### Work instruction
The output should match, line for line, the records from the line containing "44: (657, 230, 25.88)" through the line containing "54: (360, 179, 140.51)", with every picture left out.

======== Data to examine

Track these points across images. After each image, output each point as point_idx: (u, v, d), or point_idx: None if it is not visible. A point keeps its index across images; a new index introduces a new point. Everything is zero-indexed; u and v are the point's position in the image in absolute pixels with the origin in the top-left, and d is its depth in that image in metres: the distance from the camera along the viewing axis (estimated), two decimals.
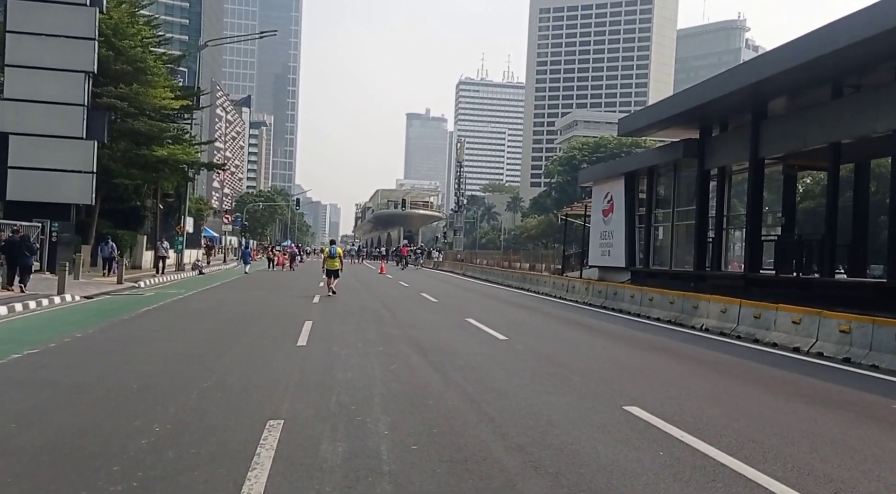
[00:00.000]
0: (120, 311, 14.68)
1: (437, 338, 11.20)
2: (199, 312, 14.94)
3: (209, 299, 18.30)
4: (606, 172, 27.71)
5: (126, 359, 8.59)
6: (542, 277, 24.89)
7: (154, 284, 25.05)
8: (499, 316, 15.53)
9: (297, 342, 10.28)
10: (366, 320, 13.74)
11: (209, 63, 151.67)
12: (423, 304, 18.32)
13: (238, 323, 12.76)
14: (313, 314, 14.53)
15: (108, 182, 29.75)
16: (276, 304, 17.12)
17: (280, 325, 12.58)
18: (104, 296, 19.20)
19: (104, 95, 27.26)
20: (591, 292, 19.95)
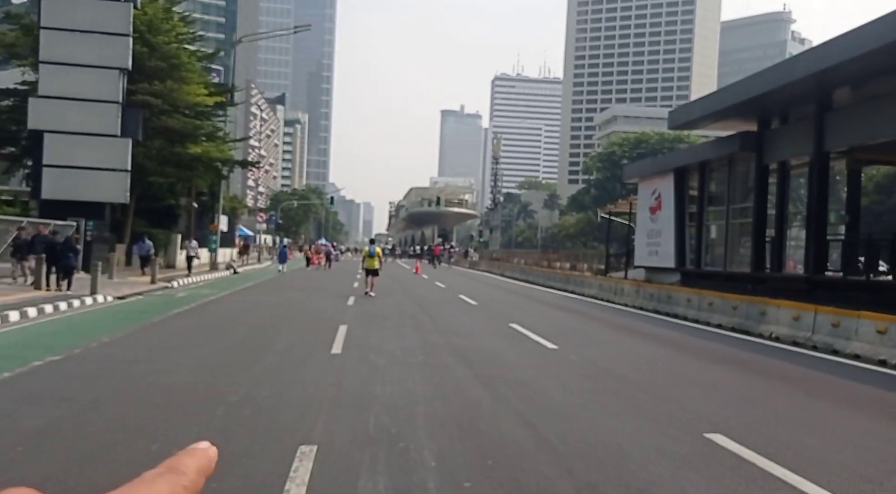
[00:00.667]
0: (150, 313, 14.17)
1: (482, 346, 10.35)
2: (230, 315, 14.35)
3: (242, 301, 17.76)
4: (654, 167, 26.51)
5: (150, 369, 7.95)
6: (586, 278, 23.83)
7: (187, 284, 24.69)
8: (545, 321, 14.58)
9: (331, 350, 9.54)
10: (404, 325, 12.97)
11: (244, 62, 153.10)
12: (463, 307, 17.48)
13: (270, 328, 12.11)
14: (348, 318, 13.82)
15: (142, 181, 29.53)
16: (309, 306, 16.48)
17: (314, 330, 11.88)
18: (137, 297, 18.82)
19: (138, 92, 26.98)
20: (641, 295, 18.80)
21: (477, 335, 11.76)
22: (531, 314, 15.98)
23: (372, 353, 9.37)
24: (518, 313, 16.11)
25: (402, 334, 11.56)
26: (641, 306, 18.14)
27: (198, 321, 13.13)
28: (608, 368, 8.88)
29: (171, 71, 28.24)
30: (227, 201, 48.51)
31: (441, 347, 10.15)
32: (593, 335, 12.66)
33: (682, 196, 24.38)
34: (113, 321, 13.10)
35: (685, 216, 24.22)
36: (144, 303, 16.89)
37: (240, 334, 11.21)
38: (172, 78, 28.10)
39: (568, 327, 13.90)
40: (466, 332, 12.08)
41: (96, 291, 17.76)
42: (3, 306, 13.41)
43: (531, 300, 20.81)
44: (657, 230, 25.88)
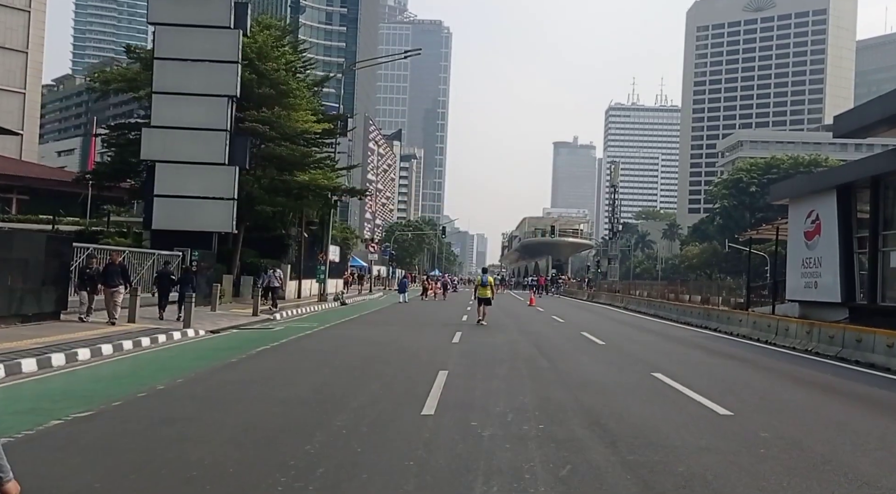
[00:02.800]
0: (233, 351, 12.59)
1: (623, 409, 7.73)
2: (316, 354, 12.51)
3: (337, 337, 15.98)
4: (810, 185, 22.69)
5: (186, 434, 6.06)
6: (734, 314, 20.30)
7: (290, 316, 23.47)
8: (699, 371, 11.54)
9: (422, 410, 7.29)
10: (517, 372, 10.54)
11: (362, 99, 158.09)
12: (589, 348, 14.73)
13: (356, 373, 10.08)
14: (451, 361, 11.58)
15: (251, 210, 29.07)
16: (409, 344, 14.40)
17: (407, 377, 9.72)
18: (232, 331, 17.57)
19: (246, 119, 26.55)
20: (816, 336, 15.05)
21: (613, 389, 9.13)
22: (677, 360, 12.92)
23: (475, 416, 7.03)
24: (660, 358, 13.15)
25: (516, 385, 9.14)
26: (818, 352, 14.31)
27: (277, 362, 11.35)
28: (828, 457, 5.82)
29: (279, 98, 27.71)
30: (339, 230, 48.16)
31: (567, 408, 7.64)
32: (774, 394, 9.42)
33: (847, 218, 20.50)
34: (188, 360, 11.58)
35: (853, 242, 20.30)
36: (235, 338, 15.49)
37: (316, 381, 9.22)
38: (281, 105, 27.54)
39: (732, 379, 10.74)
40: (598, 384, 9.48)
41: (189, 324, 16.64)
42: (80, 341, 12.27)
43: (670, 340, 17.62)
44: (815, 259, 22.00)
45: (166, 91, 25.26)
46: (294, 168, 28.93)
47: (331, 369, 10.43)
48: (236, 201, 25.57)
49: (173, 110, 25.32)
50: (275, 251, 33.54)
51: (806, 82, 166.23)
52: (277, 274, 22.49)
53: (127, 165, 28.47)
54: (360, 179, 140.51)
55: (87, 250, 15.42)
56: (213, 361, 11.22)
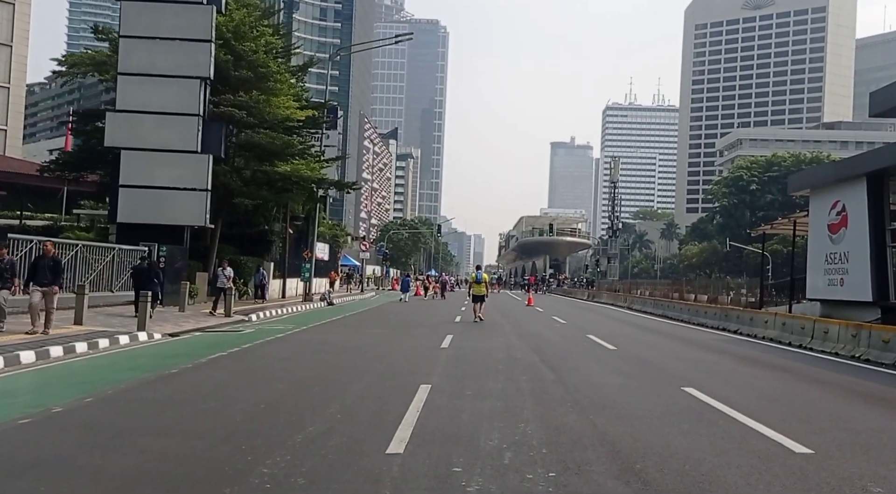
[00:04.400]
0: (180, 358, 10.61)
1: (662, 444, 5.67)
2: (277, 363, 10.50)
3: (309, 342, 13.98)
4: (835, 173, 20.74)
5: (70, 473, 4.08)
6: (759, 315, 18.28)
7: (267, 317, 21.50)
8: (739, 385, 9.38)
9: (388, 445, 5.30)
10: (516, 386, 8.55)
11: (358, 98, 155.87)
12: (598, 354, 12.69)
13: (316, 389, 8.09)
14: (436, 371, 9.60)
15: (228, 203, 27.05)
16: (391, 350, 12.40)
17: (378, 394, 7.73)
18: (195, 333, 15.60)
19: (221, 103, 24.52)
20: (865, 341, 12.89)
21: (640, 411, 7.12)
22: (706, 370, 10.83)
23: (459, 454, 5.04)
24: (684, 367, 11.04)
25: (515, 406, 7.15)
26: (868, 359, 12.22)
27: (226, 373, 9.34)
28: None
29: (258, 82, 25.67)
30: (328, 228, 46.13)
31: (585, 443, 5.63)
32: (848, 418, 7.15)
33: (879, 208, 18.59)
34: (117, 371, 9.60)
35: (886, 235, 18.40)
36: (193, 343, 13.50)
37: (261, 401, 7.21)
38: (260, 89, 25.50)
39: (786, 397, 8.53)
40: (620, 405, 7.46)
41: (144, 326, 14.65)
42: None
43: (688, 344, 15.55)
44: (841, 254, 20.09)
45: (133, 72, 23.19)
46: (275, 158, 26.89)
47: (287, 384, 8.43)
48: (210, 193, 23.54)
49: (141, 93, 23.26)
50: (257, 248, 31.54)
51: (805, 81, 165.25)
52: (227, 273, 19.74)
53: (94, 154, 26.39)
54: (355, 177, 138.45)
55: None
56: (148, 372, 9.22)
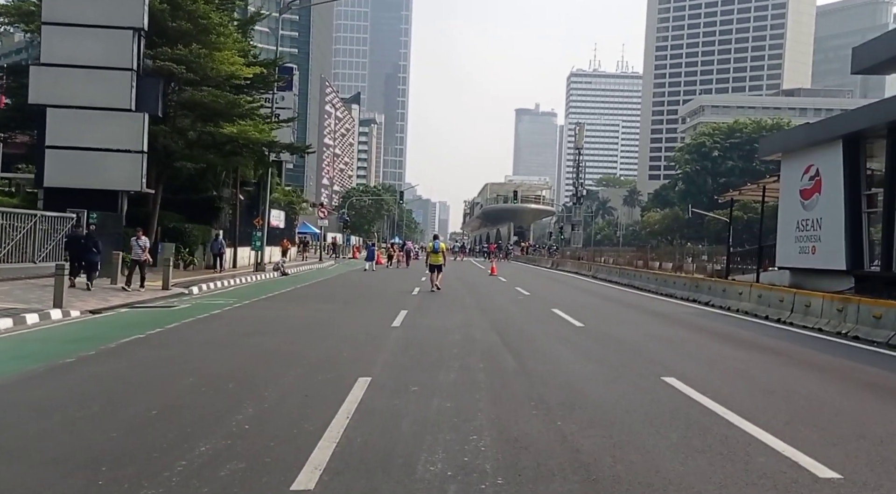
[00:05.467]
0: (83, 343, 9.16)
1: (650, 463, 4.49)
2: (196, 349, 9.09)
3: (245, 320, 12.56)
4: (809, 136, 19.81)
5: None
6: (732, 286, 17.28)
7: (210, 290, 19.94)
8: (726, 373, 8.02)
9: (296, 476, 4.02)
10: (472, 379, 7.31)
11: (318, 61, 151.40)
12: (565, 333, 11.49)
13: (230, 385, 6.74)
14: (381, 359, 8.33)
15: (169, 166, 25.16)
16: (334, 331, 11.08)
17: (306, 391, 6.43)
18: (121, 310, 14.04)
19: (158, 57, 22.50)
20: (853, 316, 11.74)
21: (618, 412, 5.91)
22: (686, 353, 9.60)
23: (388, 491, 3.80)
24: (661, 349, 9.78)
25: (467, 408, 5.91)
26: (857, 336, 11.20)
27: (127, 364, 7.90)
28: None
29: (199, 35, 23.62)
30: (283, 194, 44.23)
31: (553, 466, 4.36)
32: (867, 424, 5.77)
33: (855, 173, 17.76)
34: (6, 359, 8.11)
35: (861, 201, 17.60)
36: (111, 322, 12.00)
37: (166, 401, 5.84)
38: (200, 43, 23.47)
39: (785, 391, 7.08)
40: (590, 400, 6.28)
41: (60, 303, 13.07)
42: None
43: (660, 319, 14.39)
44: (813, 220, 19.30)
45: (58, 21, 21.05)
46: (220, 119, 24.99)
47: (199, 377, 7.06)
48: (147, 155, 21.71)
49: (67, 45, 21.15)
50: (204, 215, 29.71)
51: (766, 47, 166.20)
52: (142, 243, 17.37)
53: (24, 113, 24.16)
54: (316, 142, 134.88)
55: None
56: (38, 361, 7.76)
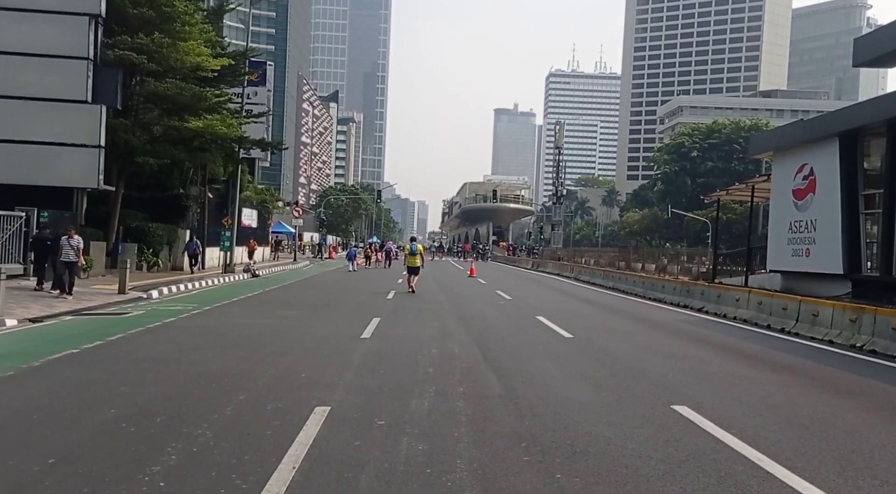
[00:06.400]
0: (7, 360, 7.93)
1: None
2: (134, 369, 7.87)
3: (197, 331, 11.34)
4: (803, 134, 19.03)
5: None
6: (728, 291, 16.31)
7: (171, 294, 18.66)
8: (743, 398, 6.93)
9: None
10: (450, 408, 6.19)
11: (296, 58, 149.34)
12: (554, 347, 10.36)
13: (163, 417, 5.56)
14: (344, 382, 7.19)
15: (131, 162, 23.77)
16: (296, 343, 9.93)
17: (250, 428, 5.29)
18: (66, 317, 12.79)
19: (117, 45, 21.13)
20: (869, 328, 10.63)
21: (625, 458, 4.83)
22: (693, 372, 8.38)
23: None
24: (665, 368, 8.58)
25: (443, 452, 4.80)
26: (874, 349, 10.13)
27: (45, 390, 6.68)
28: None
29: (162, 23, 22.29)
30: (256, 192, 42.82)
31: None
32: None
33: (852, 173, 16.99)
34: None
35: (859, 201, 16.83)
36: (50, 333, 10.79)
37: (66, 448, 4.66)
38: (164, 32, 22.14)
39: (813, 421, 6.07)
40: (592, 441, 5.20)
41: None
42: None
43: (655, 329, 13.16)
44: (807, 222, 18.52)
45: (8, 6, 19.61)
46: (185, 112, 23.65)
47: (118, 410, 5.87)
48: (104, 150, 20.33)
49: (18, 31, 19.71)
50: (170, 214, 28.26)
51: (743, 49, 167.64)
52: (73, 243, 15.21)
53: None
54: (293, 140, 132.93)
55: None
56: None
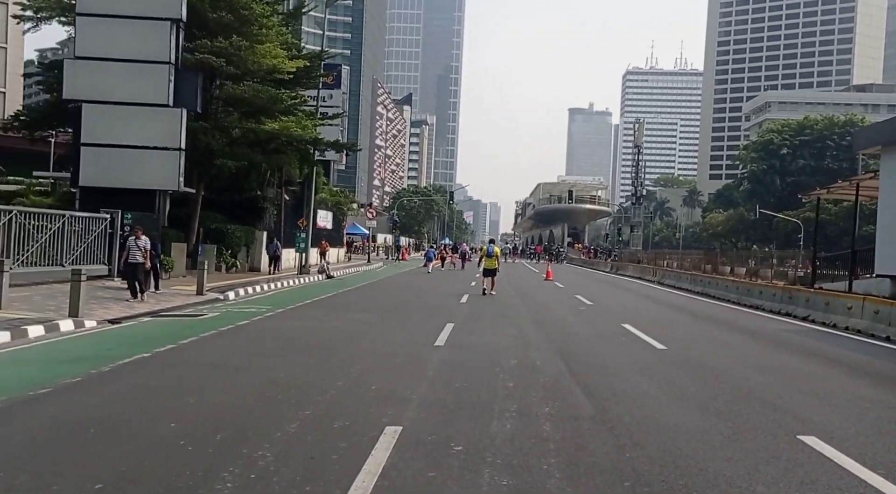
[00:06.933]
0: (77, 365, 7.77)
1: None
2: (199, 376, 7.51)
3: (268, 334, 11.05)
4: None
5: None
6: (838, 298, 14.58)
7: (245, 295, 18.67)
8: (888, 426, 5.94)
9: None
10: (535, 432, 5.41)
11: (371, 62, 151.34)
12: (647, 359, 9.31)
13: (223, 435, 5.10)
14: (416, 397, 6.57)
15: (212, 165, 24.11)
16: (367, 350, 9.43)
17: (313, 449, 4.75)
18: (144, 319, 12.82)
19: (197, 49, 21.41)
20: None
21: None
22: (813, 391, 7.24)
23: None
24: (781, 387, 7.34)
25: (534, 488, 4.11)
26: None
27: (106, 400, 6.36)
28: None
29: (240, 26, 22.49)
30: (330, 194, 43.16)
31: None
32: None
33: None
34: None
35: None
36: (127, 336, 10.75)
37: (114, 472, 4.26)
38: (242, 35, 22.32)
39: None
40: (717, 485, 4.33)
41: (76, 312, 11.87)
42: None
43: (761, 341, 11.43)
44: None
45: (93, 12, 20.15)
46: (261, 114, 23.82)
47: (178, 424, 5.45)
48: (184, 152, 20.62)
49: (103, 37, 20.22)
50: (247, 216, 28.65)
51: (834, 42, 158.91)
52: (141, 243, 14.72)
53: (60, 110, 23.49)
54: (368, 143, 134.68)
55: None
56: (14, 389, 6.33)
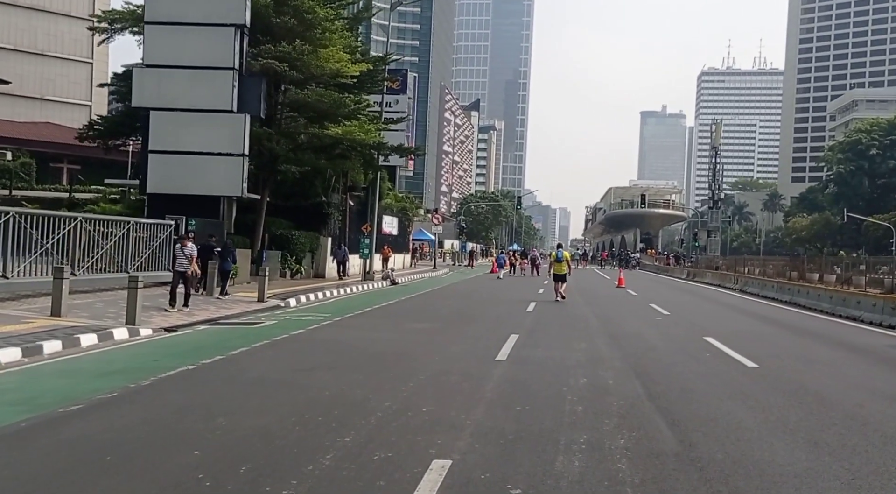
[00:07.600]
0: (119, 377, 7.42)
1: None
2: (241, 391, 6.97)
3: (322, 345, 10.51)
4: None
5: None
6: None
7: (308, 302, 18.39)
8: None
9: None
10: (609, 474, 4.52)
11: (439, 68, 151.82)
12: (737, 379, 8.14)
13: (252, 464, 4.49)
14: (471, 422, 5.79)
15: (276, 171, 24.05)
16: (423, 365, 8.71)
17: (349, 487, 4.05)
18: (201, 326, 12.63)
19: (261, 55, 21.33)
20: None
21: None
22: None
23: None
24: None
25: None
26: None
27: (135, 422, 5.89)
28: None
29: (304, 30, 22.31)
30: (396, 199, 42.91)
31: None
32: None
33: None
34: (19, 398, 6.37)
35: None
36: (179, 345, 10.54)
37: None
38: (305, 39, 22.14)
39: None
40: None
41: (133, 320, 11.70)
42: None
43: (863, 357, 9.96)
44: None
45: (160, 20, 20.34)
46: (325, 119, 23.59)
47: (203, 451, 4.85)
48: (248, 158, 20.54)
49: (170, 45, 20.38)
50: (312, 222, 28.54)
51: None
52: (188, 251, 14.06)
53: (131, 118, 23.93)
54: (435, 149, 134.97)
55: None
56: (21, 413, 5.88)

================

### Answer box
44: (657, 230, 25.88)
[00:02.800]
0: (233, 351, 12.59)
1: (623, 409, 7.73)
2: (316, 354, 12.51)
3: (337, 337, 15.98)
4: (810, 185, 22.69)
5: (186, 434, 6.06)
6: (734, 314, 20.30)
7: (290, 316, 23.47)
8: (699, 371, 11.54)
9: (422, 410, 7.29)
10: (517, 372, 10.54)
11: (362, 99, 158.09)
12: (589, 348, 14.73)
13: (356, 373, 10.08)
14: (451, 361, 11.58)
15: (251, 210, 29.07)
16: (409, 344, 14.40)
17: (407, 377, 9.72)
18: (232, 331, 17.57)
19: (246, 119, 26.55)
20: (816, 336, 15.05)
21: (613, 389, 9.13)
22: (677, 360, 12.92)
23: (475, 416, 7.03)
24: (660, 358, 13.15)
25: (516, 385, 9.14)
26: (818, 352, 14.31)
27: (277, 362, 11.35)
28: (828, 457, 5.82)
29: (279, 98, 27.71)
30: (339, 230, 48.16)
31: (567, 408, 7.64)
32: (774, 394, 9.42)
33: (847, 218, 20.50)
34: (188, 360, 11.58)
35: (853, 242, 20.30)
36: (235, 338, 15.49)
37: (316, 381, 9.22)
38: (281, 105, 27.54)
39: (732, 379, 10.74)
40: (598, 384, 9.48)
41: (189, 324, 16.64)
42: (80, 341, 12.27)
43: (670, 340, 17.62)
44: (815, 259, 22.00)
45: (166, 91, 25.26)
46: (294, 168, 28.93)
47: (331, 369, 10.43)
48: (236, 201, 25.57)
49: (173, 110, 25.32)
50: (275, 251, 33.54)
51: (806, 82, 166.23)
52: (277, 274, 22.49)
53: (127, 165, 28.47)
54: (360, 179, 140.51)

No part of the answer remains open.